• **Text provided**
2. Should we be taking him to the next level of obedience training now or is it too early?
There is no such thing as EARLY for obedience, always the earlier the better and the easier for you in the future. And try to make the sessions fun because they will love you for it when they grow and they will be happy and excited for the next session, don't forget he is still a puppy.

3. Would he be better in a group class or one on one training?
I normally prefer the group class but there are some pups with a very distractive personality and these pups will have to do some basic obedience classes on ONE-ON-ONE.

4. Does this sound like normal adolescent puppy behaviour or a more serious behavourial issue?
I think it's very normal for the pup to go through this stage as it shows that their caracted and personality is starting to build up and shows you that the pup is starting to gain confidence and comfort in stayng at your home. Don't worry nothing to worry about except if you don't correct such behaviour as soon as you can.

Good luck with your pup, he will be a wonderful dog when he grows up. Keep us posted


----------



## jamesanddean (Dec 18, 2007)

Thanks for all your advice. I have taken a different approach over the last 48 hours with more of a positive training approach rather than a reprimand for bad behaviour when it happens and it seems to be working well. 

Although it is only early days I can already see a slight difference in his behaviour and attitude towards and he seems to want to be more eager to please. At the end of the day he is just a 4.5 month old puppy and I have to remember that (his is also our first dog!). I just want to ensure that we nip any bad behaviour in the bud.

You assume you are the only one this has happened to so it is great to hear advice from the experts out there.

Thanks


----------



## BeauShel (May 20, 2007)

Glad to hear that it is working now for you. sounds like you have a smart boy.


----------

• **Task material**
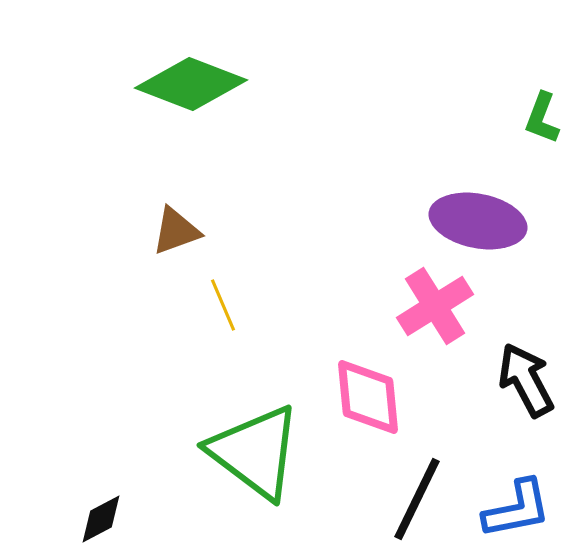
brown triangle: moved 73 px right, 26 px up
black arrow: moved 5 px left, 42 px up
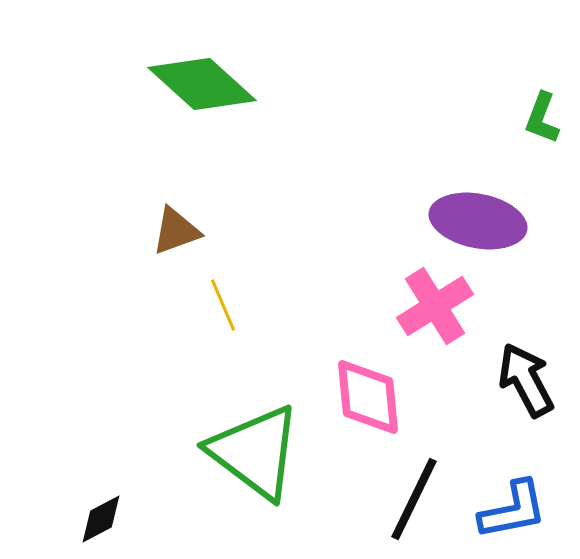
green diamond: moved 11 px right; rotated 21 degrees clockwise
black line: moved 3 px left
blue L-shape: moved 4 px left, 1 px down
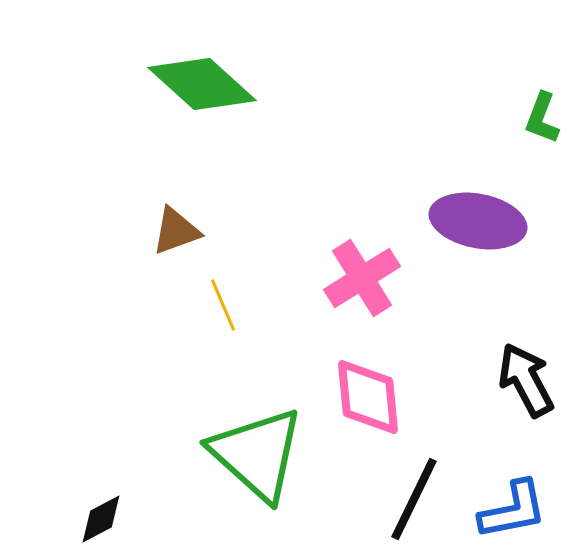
pink cross: moved 73 px left, 28 px up
green triangle: moved 2 px right, 2 px down; rotated 5 degrees clockwise
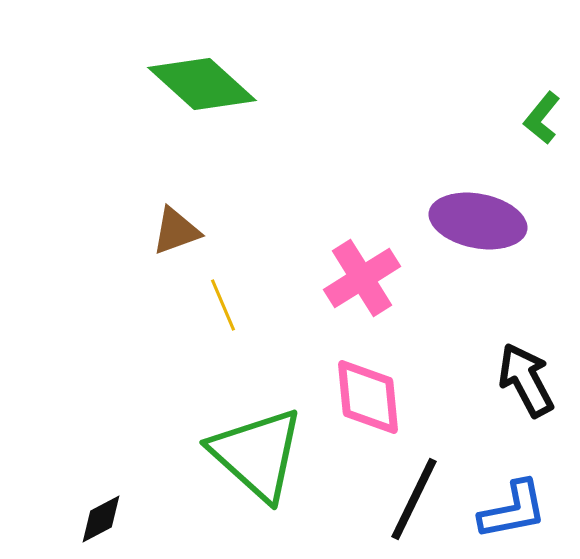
green L-shape: rotated 18 degrees clockwise
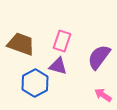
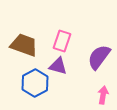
brown trapezoid: moved 3 px right, 1 px down
pink arrow: rotated 66 degrees clockwise
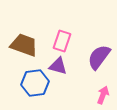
blue hexagon: rotated 20 degrees clockwise
pink arrow: rotated 12 degrees clockwise
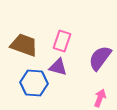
purple semicircle: moved 1 px right, 1 px down
purple triangle: moved 1 px down
blue hexagon: moved 1 px left; rotated 12 degrees clockwise
pink arrow: moved 3 px left, 3 px down
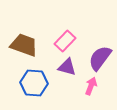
pink rectangle: moved 3 px right; rotated 25 degrees clockwise
purple triangle: moved 9 px right
pink arrow: moved 9 px left, 12 px up
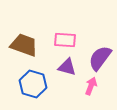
pink rectangle: moved 1 px up; rotated 50 degrees clockwise
blue hexagon: moved 1 px left, 1 px down; rotated 12 degrees clockwise
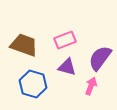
pink rectangle: rotated 25 degrees counterclockwise
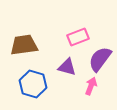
pink rectangle: moved 13 px right, 3 px up
brown trapezoid: rotated 28 degrees counterclockwise
purple semicircle: moved 1 px down
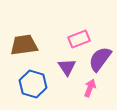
pink rectangle: moved 1 px right, 2 px down
purple triangle: rotated 42 degrees clockwise
pink arrow: moved 1 px left, 2 px down
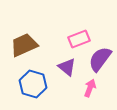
brown trapezoid: rotated 16 degrees counterclockwise
purple triangle: rotated 18 degrees counterclockwise
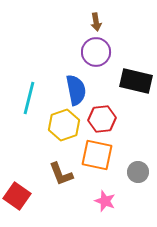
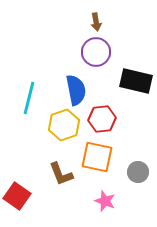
orange square: moved 2 px down
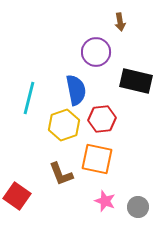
brown arrow: moved 24 px right
orange square: moved 2 px down
gray circle: moved 35 px down
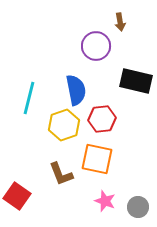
purple circle: moved 6 px up
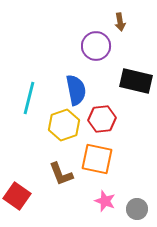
gray circle: moved 1 px left, 2 px down
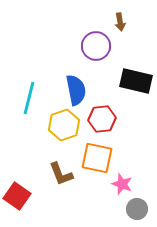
orange square: moved 1 px up
pink star: moved 17 px right, 17 px up
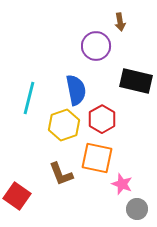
red hexagon: rotated 24 degrees counterclockwise
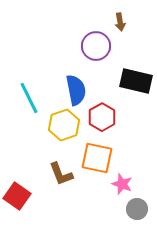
cyan line: rotated 40 degrees counterclockwise
red hexagon: moved 2 px up
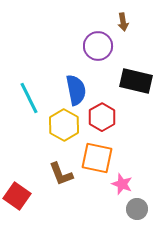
brown arrow: moved 3 px right
purple circle: moved 2 px right
yellow hexagon: rotated 12 degrees counterclockwise
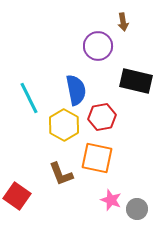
red hexagon: rotated 20 degrees clockwise
pink star: moved 11 px left, 16 px down
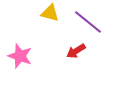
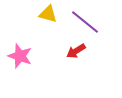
yellow triangle: moved 2 px left, 1 px down
purple line: moved 3 px left
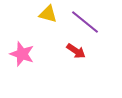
red arrow: rotated 114 degrees counterclockwise
pink star: moved 2 px right, 2 px up
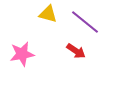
pink star: rotated 30 degrees counterclockwise
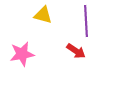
yellow triangle: moved 5 px left, 1 px down
purple line: moved 1 px right, 1 px up; rotated 48 degrees clockwise
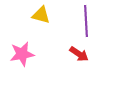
yellow triangle: moved 2 px left
red arrow: moved 3 px right, 3 px down
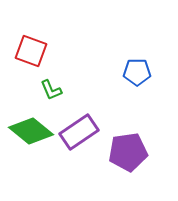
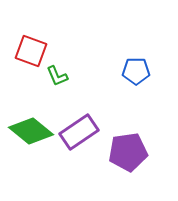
blue pentagon: moved 1 px left, 1 px up
green L-shape: moved 6 px right, 14 px up
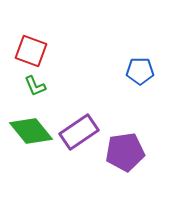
blue pentagon: moved 4 px right
green L-shape: moved 22 px left, 10 px down
green diamond: rotated 12 degrees clockwise
purple pentagon: moved 3 px left
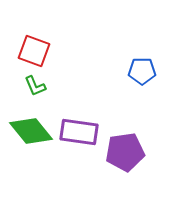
red square: moved 3 px right
blue pentagon: moved 2 px right
purple rectangle: rotated 42 degrees clockwise
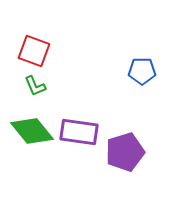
green diamond: moved 1 px right
purple pentagon: rotated 9 degrees counterclockwise
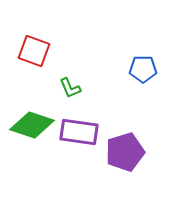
blue pentagon: moved 1 px right, 2 px up
green L-shape: moved 35 px right, 2 px down
green diamond: moved 6 px up; rotated 33 degrees counterclockwise
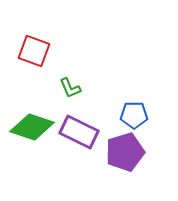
blue pentagon: moved 9 px left, 46 px down
green diamond: moved 2 px down
purple rectangle: rotated 18 degrees clockwise
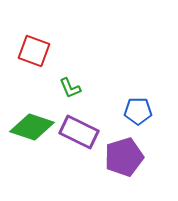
blue pentagon: moved 4 px right, 4 px up
purple pentagon: moved 1 px left, 5 px down
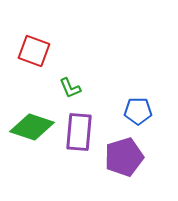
purple rectangle: rotated 69 degrees clockwise
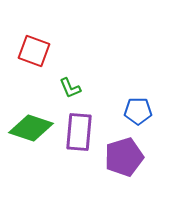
green diamond: moved 1 px left, 1 px down
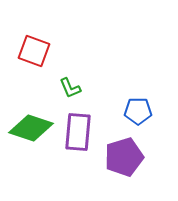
purple rectangle: moved 1 px left
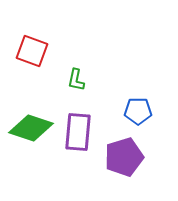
red square: moved 2 px left
green L-shape: moved 6 px right, 8 px up; rotated 35 degrees clockwise
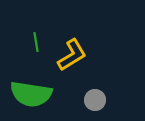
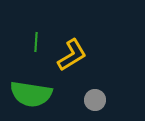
green line: rotated 12 degrees clockwise
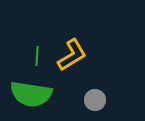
green line: moved 1 px right, 14 px down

• **Instruction 1**
List the numbered questions that appear in the puppy-training thread.
• **Instruction 2**
In the records, swap "green" for "yellow" from the line with "green diamond: moved 1 px left, 1 px down" up to and including the last line of the records, changing nothing else. Leave the picture lines out of your answer.
The records have nothing to do with the puppy-training thread.

• **Solution 1**
2. Should we be taking him to the next level of obedience training now or is it too early?
3. Would he be better in a group class or one on one training?
4. Does this sound like normal adolescent puppy behaviour or a more serious behavourial issue?

• **Solution 2**
yellow diamond: moved 1 px left, 1 px down
purple rectangle: moved 1 px left
red square: moved 2 px left
yellow L-shape: moved 6 px right, 8 px up; rotated 35 degrees clockwise
yellow line: rotated 12 degrees clockwise
yellow line: moved 1 px right, 14 px down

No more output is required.